─── SUPPLIED MATERIAL ───

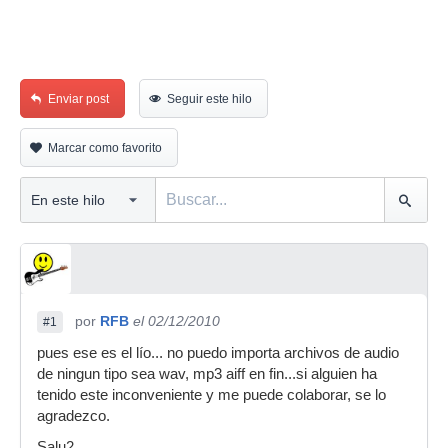
Enviar post
Seguir este hilo
Marcar como favorito
por
RFB
el 02/12/2010
#1
pues ese es el lío... no puedo importa archivos de audio
de ningun tipo sea wav, mp3 aiff en fin...si alguien ha
tenido este inconveniente y me puede colaborar, se lo
agradezco.
Salu2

───

**TASK TO COMPLETE**
Transcribe the text of all the records above word for word, line by line. Leave the pictures out of your answer.

**ANSWER AREA**
Enviar post
Seguir este hilo
Marcar como favorito
por
RFB
el 02/12/2010
#1
pues ese es el lío... no puedo importa archivos de audio
de ningun tipo sea wav, mp3 aiff en fin...si alguien ha
tenido este inconveniente y me puede colaborar, se lo
agradezco.
Salu2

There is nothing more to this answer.